* INFORMATION SUPPLIED *
+ + + +

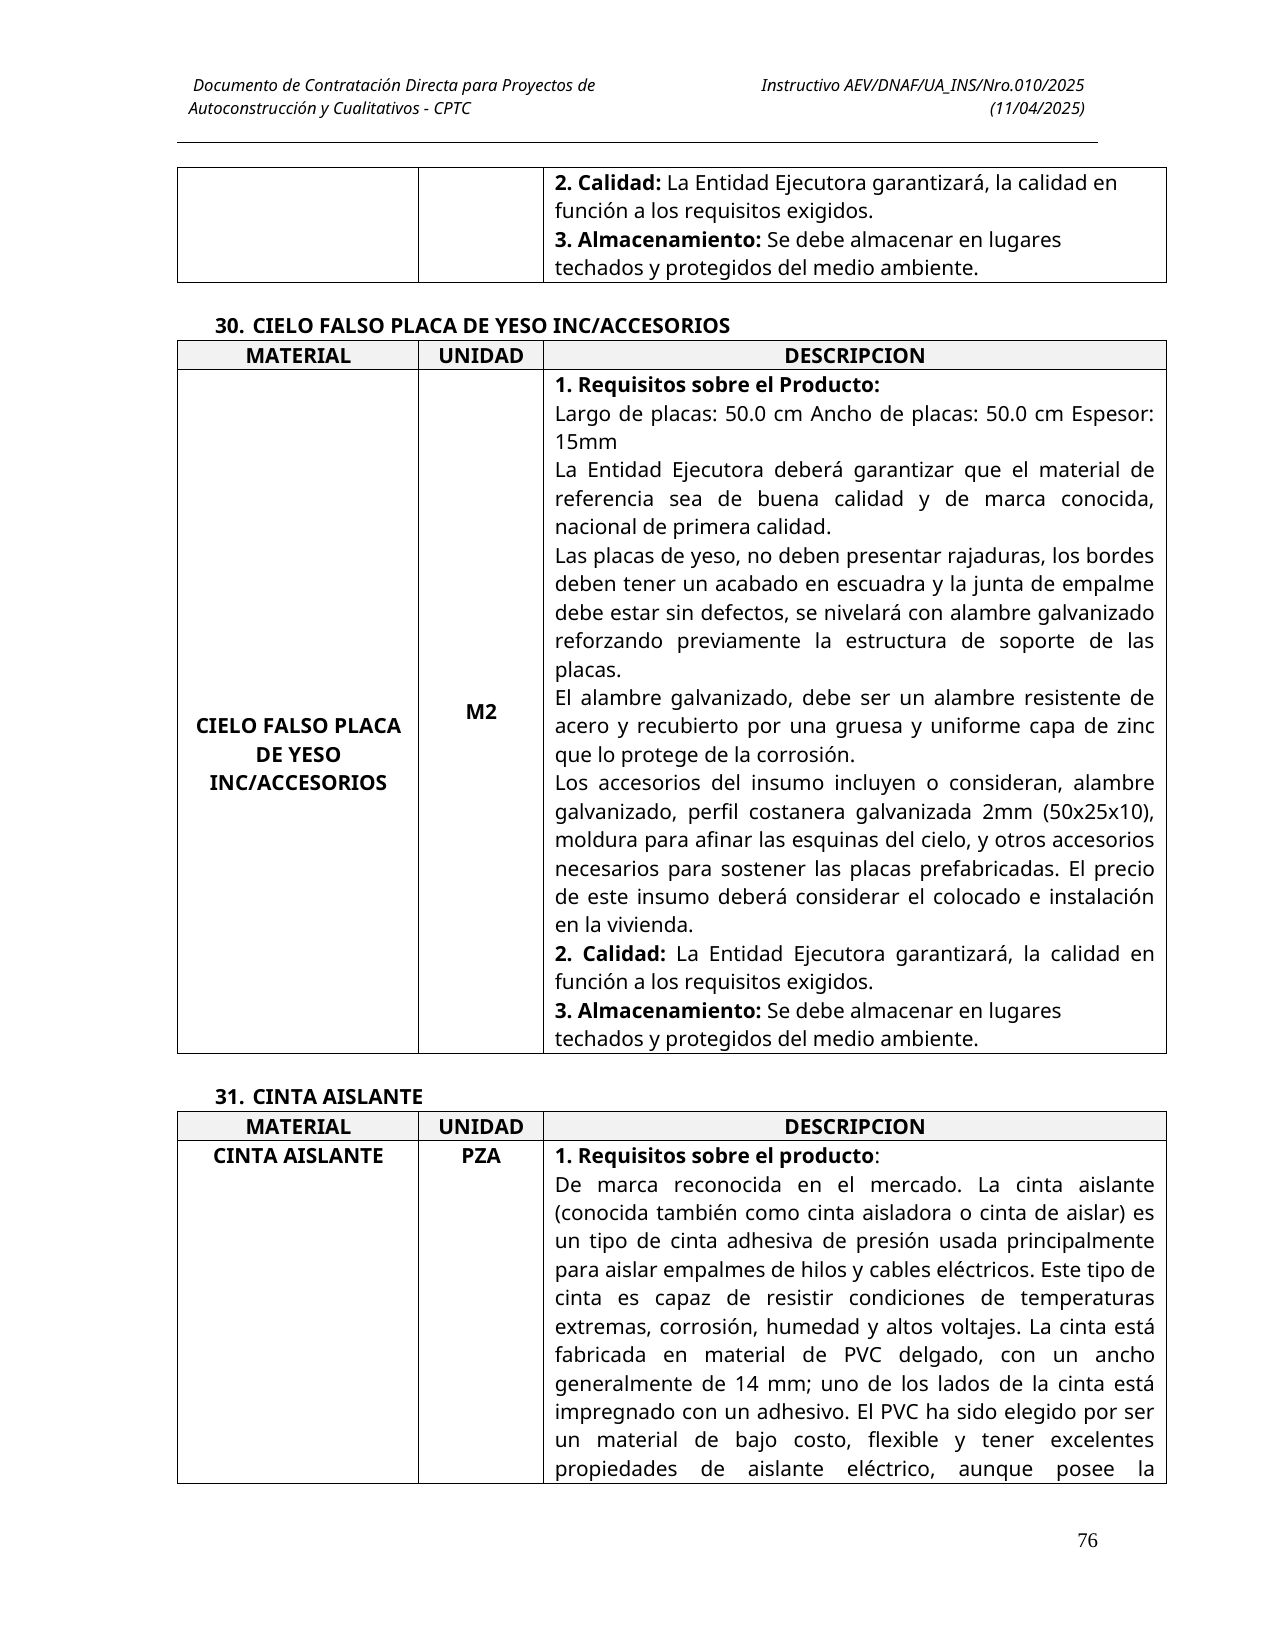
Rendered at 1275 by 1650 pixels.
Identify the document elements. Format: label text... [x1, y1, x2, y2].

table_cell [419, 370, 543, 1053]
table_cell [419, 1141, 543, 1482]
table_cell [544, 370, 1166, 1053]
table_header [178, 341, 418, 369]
list CINTA AISLANTE [215, 1082, 1098, 1111]
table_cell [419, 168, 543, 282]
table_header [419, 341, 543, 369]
list CIELO FALSO PLACA DE YESO INC/ACCESORIOS [215, 311, 1098, 340]
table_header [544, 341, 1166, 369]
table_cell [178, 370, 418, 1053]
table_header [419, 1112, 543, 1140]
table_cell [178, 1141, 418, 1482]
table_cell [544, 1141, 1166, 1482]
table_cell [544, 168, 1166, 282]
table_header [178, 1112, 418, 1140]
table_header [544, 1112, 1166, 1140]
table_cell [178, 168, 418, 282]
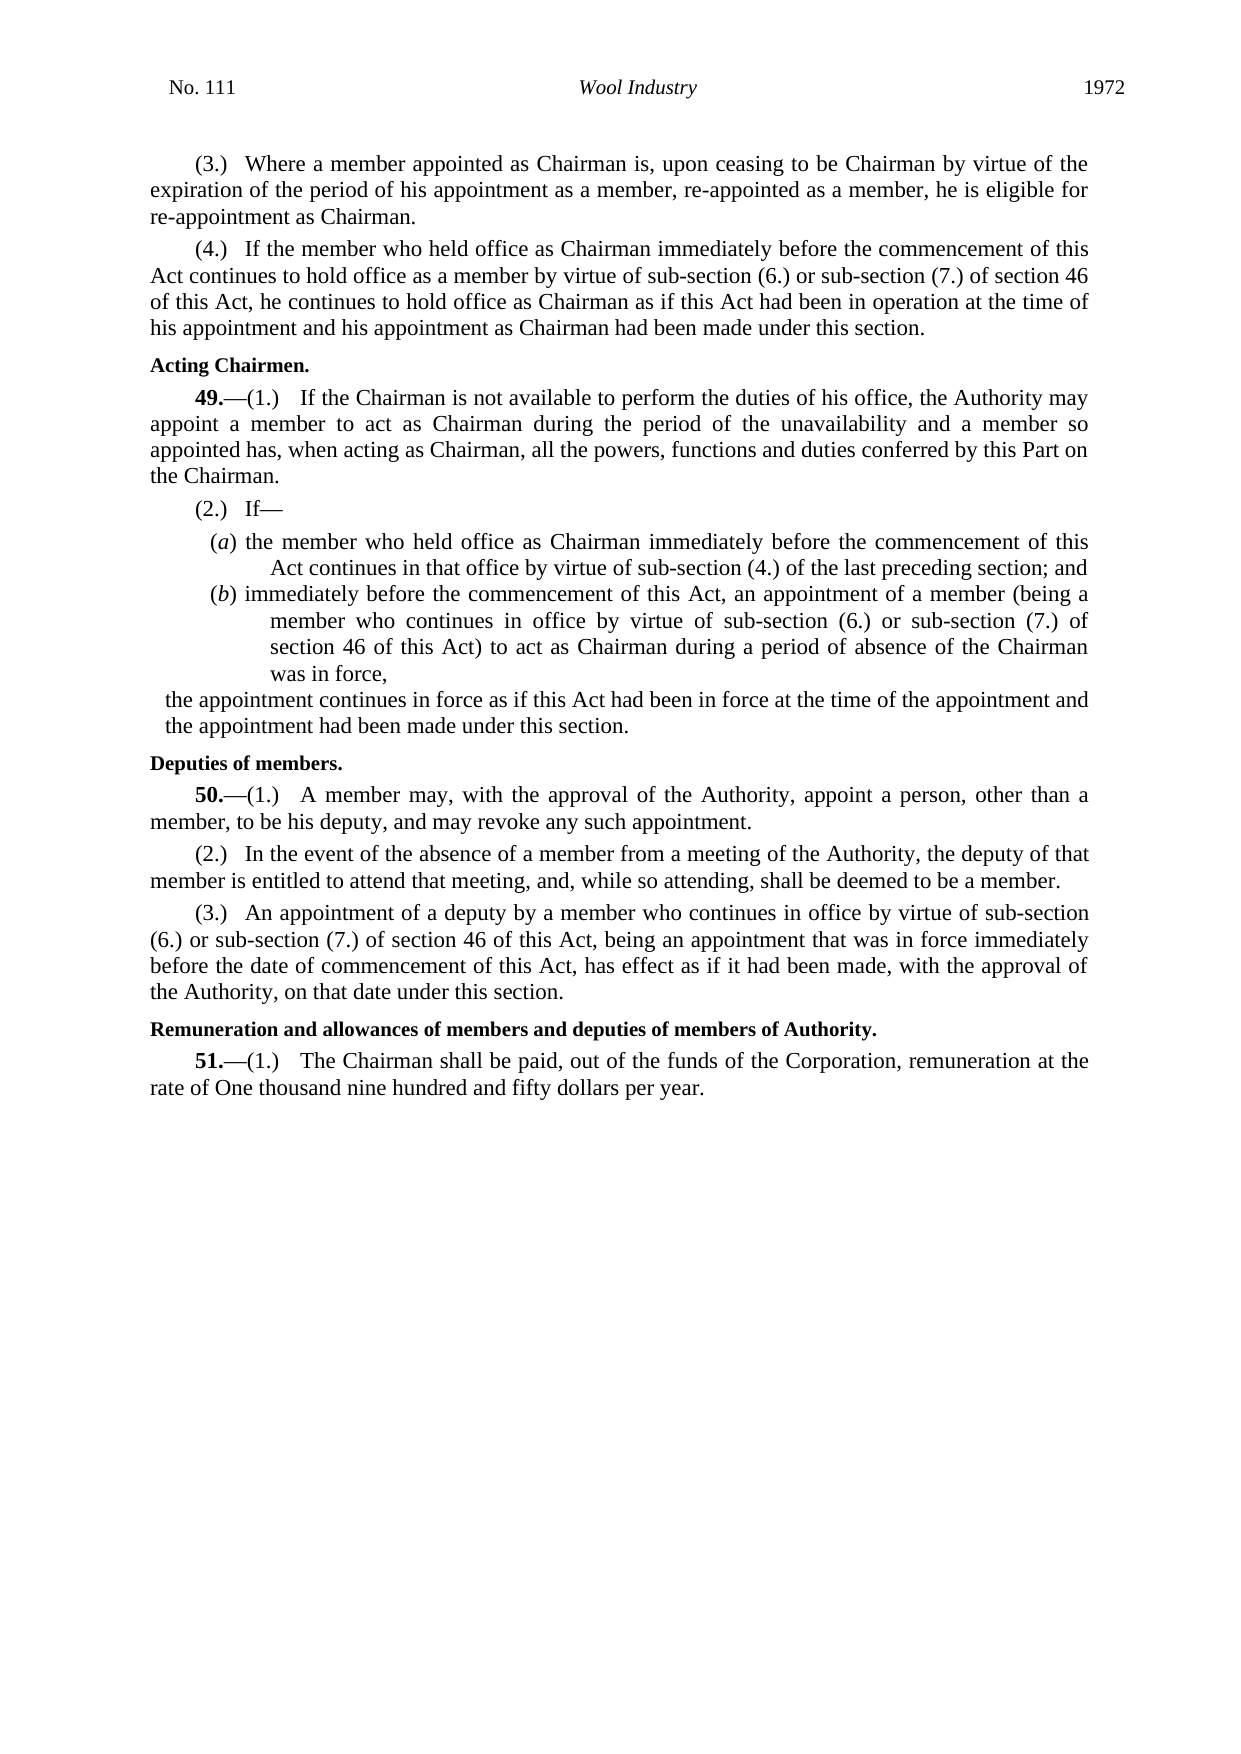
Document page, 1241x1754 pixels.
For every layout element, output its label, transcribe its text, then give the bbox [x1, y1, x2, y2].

+ + + +

The lines to copy begin at the one containing "table_cell [419, 1141, 543, 1482]" and end at the last line of the records. Set down exactly those lines and no others, both ends included, and omit all pictures.

table_cell [419, 1141, 543, 1482]
table_cell [544, 370, 1166, 1053]
table_header [178, 341, 418, 369]
list CINTA AISLANTE [215, 1082, 1098, 1111]
table_cell [419, 168, 543, 282]
table_header [419, 341, 543, 369]
list CIELO FALSO PLACA DE YESO INC/ACCESORIOS [215, 311, 1098, 340]
table_header [544, 341, 1166, 369]
table_cell [178, 370, 418, 1053]
table_header [419, 1112, 543, 1140]
table_cell [178, 1141, 418, 1482]
table_cell [544, 1141, 1166, 1482]
table_cell [544, 168, 1166, 282]
table_header [178, 1112, 418, 1140]
table_header [544, 1112, 1166, 1140]
table_cell [178, 168, 418, 282]
Document page, 1241x1754 pixels.
For every layout element, output its label, transcribe its text, then give the bbox [x1, y1, x2, y2].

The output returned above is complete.